INSTRUCTIONS FOR THE TASK — The word to find is "FRITZING". State how many lines below contain it, giving only the number.

EXERCISE DATA —
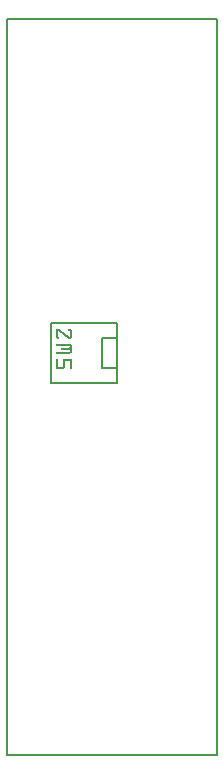
<source format=gbo>
G04 MADE WITH FRITZING*
G04 WWW.FRITZING.ORG*
G04 DOUBLE SIDED*
G04 HOLES PLATED*
G04 CONTOUR ON CENTER OF CONTOUR VECTOR*
%ASAXBY*%
%FSLAX23Y23*%
%MOIN*%
%OFA0B0*%
%SFA1.0B1.0*%
%ADD10R,0.708661X2.460630X0.692661X2.444630*%
%ADD11C,0.008000*%
%ADD12C,0.005000*%
%ADD13R,0.001000X0.001000*%
%LNSILK0*%
G90*
G70*
G54D11*
X4Y2457D02*
X705Y2457D01*
X705Y4D01*
X4Y4D01*
X4Y2457D01*
D02*
G54D12*
X152Y1445D02*
X372Y1445D01*
D02*
X152Y1245D02*
X372Y1245D01*
D02*
X152Y1245D02*
X152Y1445D01*
D02*
X372Y1245D02*
X372Y1295D01*
D02*
X372Y1295D02*
X372Y1395D01*
D02*
X372Y1395D02*
X372Y1445D01*
D02*
X372Y1395D02*
X322Y1395D01*
D02*
X322Y1395D02*
X322Y1295D01*
D02*
X322Y1295D02*
X372Y1295D01*
G54D13*
X173Y1425D02*
X179Y1425D01*
X211Y1425D02*
X216Y1425D01*
X171Y1424D02*
X181Y1424D01*
X210Y1424D02*
X218Y1424D01*
X170Y1423D02*
X182Y1423D01*
X210Y1423D02*
X219Y1423D01*
X170Y1422D02*
X183Y1422D01*
X210Y1422D02*
X220Y1422D01*
X169Y1421D02*
X185Y1421D01*
X210Y1421D02*
X221Y1421D01*
X169Y1420D02*
X186Y1420D01*
X211Y1420D02*
X221Y1420D01*
X169Y1419D02*
X187Y1419D01*
X212Y1419D02*
X221Y1419D01*
X169Y1418D02*
X175Y1418D01*
X178Y1418D02*
X188Y1418D01*
X215Y1418D02*
X222Y1418D01*
X169Y1417D02*
X175Y1417D01*
X179Y1417D02*
X190Y1417D01*
X216Y1417D02*
X222Y1417D01*
X169Y1416D02*
X175Y1416D01*
X180Y1416D02*
X191Y1416D01*
X216Y1416D02*
X222Y1416D01*
X169Y1415D02*
X175Y1415D01*
X182Y1415D02*
X192Y1415D01*
X216Y1415D02*
X222Y1415D01*
X169Y1414D02*
X175Y1414D01*
X183Y1414D02*
X194Y1414D01*
X216Y1414D02*
X222Y1414D01*
X169Y1413D02*
X175Y1413D01*
X184Y1413D02*
X195Y1413D01*
X216Y1413D02*
X222Y1413D01*
X169Y1412D02*
X175Y1412D01*
X186Y1412D02*
X196Y1412D01*
X216Y1412D02*
X222Y1412D01*
X169Y1411D02*
X175Y1411D01*
X187Y1411D02*
X197Y1411D01*
X216Y1411D02*
X222Y1411D01*
X169Y1410D02*
X175Y1410D01*
X188Y1410D02*
X199Y1410D01*
X216Y1410D02*
X222Y1410D01*
X169Y1409D02*
X175Y1409D01*
X189Y1409D02*
X200Y1409D01*
X216Y1409D02*
X222Y1409D01*
X169Y1408D02*
X175Y1408D01*
X191Y1408D02*
X201Y1408D01*
X216Y1408D02*
X222Y1408D01*
X169Y1407D02*
X175Y1407D01*
X192Y1407D02*
X203Y1407D01*
X216Y1407D02*
X222Y1407D01*
X169Y1406D02*
X175Y1406D01*
X193Y1406D02*
X204Y1406D01*
X216Y1406D02*
X222Y1406D01*
X169Y1405D02*
X175Y1405D01*
X195Y1405D02*
X205Y1405D01*
X216Y1405D02*
X222Y1405D01*
X169Y1404D02*
X175Y1404D01*
X196Y1404D02*
X206Y1404D01*
X216Y1404D02*
X222Y1404D01*
X169Y1403D02*
X175Y1403D01*
X197Y1403D02*
X208Y1403D01*
X216Y1403D02*
X222Y1403D01*
X169Y1402D02*
X175Y1402D01*
X198Y1402D02*
X209Y1402D01*
X216Y1402D02*
X222Y1402D01*
X169Y1401D02*
X175Y1401D01*
X200Y1401D02*
X210Y1401D01*
X216Y1401D02*
X222Y1401D01*
X169Y1400D02*
X175Y1400D01*
X201Y1400D02*
X212Y1400D01*
X216Y1400D02*
X222Y1400D01*
X169Y1399D02*
X175Y1399D01*
X202Y1399D02*
X213Y1399D01*
X216Y1399D02*
X222Y1399D01*
X169Y1398D02*
X178Y1398D01*
X204Y1398D02*
X222Y1398D01*
X169Y1397D02*
X180Y1397D01*
X205Y1397D02*
X221Y1397D01*
X170Y1396D02*
X180Y1396D01*
X206Y1396D02*
X221Y1396D01*
X171Y1395D02*
X180Y1395D01*
X208Y1395D02*
X220Y1395D01*
X171Y1394D02*
X180Y1394D01*
X209Y1394D02*
X220Y1394D01*
X173Y1393D02*
X180Y1393D01*
X210Y1393D02*
X219Y1393D01*
X174Y1392D02*
X179Y1392D01*
X212Y1392D02*
X217Y1392D01*
X170Y1375D02*
X215Y1375D01*
X169Y1374D02*
X217Y1374D01*
X169Y1373D02*
X218Y1373D01*
X169Y1372D02*
X220Y1372D01*
X169Y1371D02*
X221Y1371D01*
X170Y1370D02*
X222Y1370D01*
X171Y1369D02*
X222Y1369D01*
X214Y1368D02*
X222Y1368D01*
X215Y1367D02*
X222Y1367D01*
X216Y1366D02*
X222Y1366D01*
X216Y1365D02*
X222Y1365D01*
X215Y1364D02*
X222Y1364D01*
X214Y1363D02*
X222Y1363D01*
X189Y1362D02*
X222Y1362D01*
X187Y1361D02*
X221Y1361D01*
X187Y1360D02*
X221Y1360D01*
X186Y1359D02*
X220Y1359D01*
X186Y1358D02*
X220Y1358D01*
X187Y1357D02*
X221Y1357D01*
X188Y1356D02*
X222Y1356D01*
X212Y1355D02*
X222Y1355D01*
X214Y1354D02*
X222Y1354D01*
X216Y1353D02*
X222Y1353D01*
X216Y1352D02*
X222Y1352D01*
X216Y1351D02*
X222Y1351D01*
X215Y1350D02*
X222Y1350D01*
X213Y1349D02*
X222Y1349D01*
X171Y1348D02*
X222Y1348D01*
X169Y1347D02*
X221Y1347D01*
X169Y1346D02*
X221Y1346D01*
X169Y1345D02*
X219Y1345D01*
X169Y1344D02*
X218Y1344D01*
X169Y1343D02*
X216Y1343D01*
X170Y1342D02*
X214Y1342D01*
X170Y1325D02*
X173Y1325D01*
X196Y1325D02*
X222Y1325D01*
X169Y1324D02*
X174Y1324D01*
X194Y1324D02*
X222Y1324D01*
X169Y1323D02*
X175Y1323D01*
X193Y1323D02*
X222Y1323D01*
X169Y1322D02*
X175Y1322D01*
X193Y1322D02*
X222Y1322D01*
X169Y1321D02*
X175Y1321D01*
X192Y1321D02*
X222Y1321D01*
X169Y1320D02*
X175Y1320D01*
X192Y1320D02*
X222Y1320D01*
X169Y1319D02*
X175Y1319D01*
X192Y1319D02*
X222Y1319D01*
X169Y1318D02*
X175Y1318D01*
X192Y1318D02*
X198Y1318D01*
X216Y1318D02*
X222Y1318D01*
X169Y1317D02*
X175Y1317D01*
X192Y1317D02*
X198Y1317D01*
X216Y1317D02*
X222Y1317D01*
X169Y1316D02*
X175Y1316D01*
X192Y1316D02*
X198Y1316D01*
X216Y1316D02*
X222Y1316D01*
X169Y1315D02*
X175Y1315D01*
X192Y1315D02*
X198Y1315D01*
X216Y1315D02*
X222Y1315D01*
X169Y1314D02*
X175Y1314D01*
X192Y1314D02*
X198Y1314D01*
X216Y1314D02*
X222Y1314D01*
X169Y1313D02*
X175Y1313D01*
X192Y1313D02*
X198Y1313D01*
X216Y1313D02*
X222Y1313D01*
X169Y1312D02*
X175Y1312D01*
X192Y1312D02*
X198Y1312D01*
X216Y1312D02*
X222Y1312D01*
X169Y1311D02*
X175Y1311D01*
X192Y1311D02*
X198Y1311D01*
X216Y1311D02*
X222Y1311D01*
X169Y1310D02*
X175Y1310D01*
X192Y1310D02*
X198Y1310D01*
X216Y1310D02*
X222Y1310D01*
X169Y1309D02*
X175Y1309D01*
X192Y1309D02*
X198Y1309D01*
X216Y1309D02*
X222Y1309D01*
X169Y1308D02*
X175Y1308D01*
X192Y1308D02*
X198Y1308D01*
X216Y1308D02*
X222Y1308D01*
X169Y1307D02*
X175Y1307D01*
X192Y1307D02*
X198Y1307D01*
X216Y1307D02*
X222Y1307D01*
X169Y1306D02*
X175Y1306D01*
X192Y1306D02*
X198Y1306D01*
X216Y1306D02*
X222Y1306D01*
X169Y1305D02*
X175Y1305D01*
X192Y1305D02*
X198Y1305D01*
X216Y1305D02*
X222Y1305D01*
X169Y1304D02*
X175Y1304D01*
X192Y1304D02*
X198Y1304D01*
X216Y1304D02*
X222Y1304D01*
X169Y1303D02*
X175Y1303D01*
X192Y1303D02*
X198Y1303D01*
X216Y1303D02*
X222Y1303D01*
X169Y1302D02*
X175Y1302D01*
X192Y1302D02*
X198Y1302D01*
X216Y1302D02*
X222Y1302D01*
X169Y1301D02*
X175Y1301D01*
X192Y1301D02*
X198Y1301D01*
X216Y1301D02*
X222Y1301D01*
X169Y1300D02*
X175Y1300D01*
X192Y1300D02*
X198Y1300D01*
X216Y1300D02*
X222Y1300D01*
X169Y1299D02*
X175Y1299D01*
X192Y1299D02*
X198Y1299D01*
X216Y1299D02*
X222Y1299D01*
X169Y1298D02*
X198Y1298D01*
X216Y1298D02*
X222Y1298D01*
X169Y1297D02*
X198Y1297D01*
X216Y1297D02*
X222Y1297D01*
X169Y1296D02*
X198Y1296D01*
X216Y1296D02*
X222Y1296D01*
X169Y1295D02*
X197Y1295D01*
X216Y1295D02*
X222Y1295D01*
X170Y1294D02*
X197Y1294D01*
X216Y1294D02*
X222Y1294D01*
X171Y1293D02*
X196Y1293D01*
X216Y1293D02*
X221Y1293D01*
X173Y1292D02*
X194Y1292D01*
X217Y1292D02*
X220Y1292D01*
D02*
G04 End of Silk0*
M02*
</source>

ANSWER SECTION — 2